■ **PASSAGE**:
====
Information Security Best Practices: 205 Basic Rules


Glossary

Glossary

A-D

Access Control
- Operating systems limit access to computer system resources and services by authentication of the user and other access rules.
ACL
- Access Control List, grants access to file or object to anyone in list associated with a file or object.
ACK
- Acknowledgment. A packet of information sent from a receiving computer that acknowledges receipt of data.
Anonymous Remailer
- A program that removes an email message's sender and location before sending the message to the destination.
Application Gateway
- A program that restricts access to services across a firewall boundary.
Authentication
- The process of verifying the identity of a user before access is allowed to a system.
Authorization
- After authentication, the user is allowed the use of specific system resources that have been granted to that user.
Backdoor
- Once a hacker breaks into a system, code can be inserted somewhere on the system to create a secret backdoor that allows unauthorized access.
Bastion Host
- A computer usually located on the DMZ that often hosts the web site, email or a gateway to the network that has very high security features. It is often a machine that is accessed by the public or is the first line of defense to your network.
Confidentiality
- Assurance of privacy of information (usually by encryption).
COTS
- Commercial Off The Shelf hardware or software.
B1
Labeled Security Protection as specified in DoD 5200.28-STD
Certificate Authority
- A trusted system that digitally signs certificates to...
====
■ **APPLY WHAT YOU READ**:
- 1) Can you sum up the security glossary in two sentences?
- 2) Answer these questions from the security glossary:
(a) What does COTS stand for?
(b) Where is a bastion host usually located?
(c) What does an anonymous remailer remove from an email message before sending it?
- 3) Output everything in the security glossary from "Anonymous Remailer" down to "to your network.".
The records that follow the security glossary were drawn from a separate source.

■ **PROVIDED MATERIAL**:
====
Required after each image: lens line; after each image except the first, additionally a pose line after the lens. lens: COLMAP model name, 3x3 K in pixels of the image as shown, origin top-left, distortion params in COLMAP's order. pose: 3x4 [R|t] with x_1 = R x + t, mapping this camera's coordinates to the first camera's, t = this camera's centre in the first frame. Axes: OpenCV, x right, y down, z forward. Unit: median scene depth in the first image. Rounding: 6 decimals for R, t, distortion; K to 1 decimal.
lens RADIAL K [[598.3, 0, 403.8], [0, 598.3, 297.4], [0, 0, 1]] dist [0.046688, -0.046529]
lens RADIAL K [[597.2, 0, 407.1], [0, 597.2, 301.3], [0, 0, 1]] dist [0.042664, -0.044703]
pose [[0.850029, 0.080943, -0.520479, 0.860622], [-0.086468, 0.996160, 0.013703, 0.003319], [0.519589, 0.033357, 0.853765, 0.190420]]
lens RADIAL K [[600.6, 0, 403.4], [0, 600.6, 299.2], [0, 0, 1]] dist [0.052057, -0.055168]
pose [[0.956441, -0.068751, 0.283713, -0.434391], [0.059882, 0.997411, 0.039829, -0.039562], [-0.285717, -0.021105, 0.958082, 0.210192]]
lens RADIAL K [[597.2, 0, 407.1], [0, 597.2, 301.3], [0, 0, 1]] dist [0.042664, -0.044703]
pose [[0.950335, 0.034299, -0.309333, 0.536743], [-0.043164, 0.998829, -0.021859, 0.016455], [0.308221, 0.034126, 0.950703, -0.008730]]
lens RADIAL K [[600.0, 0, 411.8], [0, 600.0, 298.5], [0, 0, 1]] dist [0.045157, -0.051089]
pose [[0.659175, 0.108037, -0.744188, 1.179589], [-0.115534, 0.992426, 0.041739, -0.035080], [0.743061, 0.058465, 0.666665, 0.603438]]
====
■ **RESPONSES**:
- 1) Under the heading A-D, the security glossary defines terms such as access control, access control lists, acknowledgments, anonymous remailers and application gateways. It separates authentication, which verifies a user's identity before access is allowed, from authorization, which grants use of specific resources afterward, and it also describes backdoors, bastion hosts, confidentiality and COTS.

- 2)
(a) Commercial Off The Shelf hardware or software.
(b) On the DMZ.
(c) The sender and location.

- 3)
Anonymous Remailer
- A program that removes an email message's sender and location before sending the message to the destination.
Application Gateway
- A program that restricts access to services across a firewall boundary.
Authentication
- The process of verifying the identity of a user before access is allowed to a system.
Authorization
- After authentication, the user is allowed the use of specific system resources that have been granted to that user.
Backdoor
- Once a hacker breaks into a system, code can be inserted somewhere on the system to create a secret backdoor that allows unauthorized access.
Bastion Host
- A computer usually located on the DMZ that often hosts the web site, email or a gateway to the network that has very high security features. It is often a machine that is accessed by the public or is the first line of defense to your network.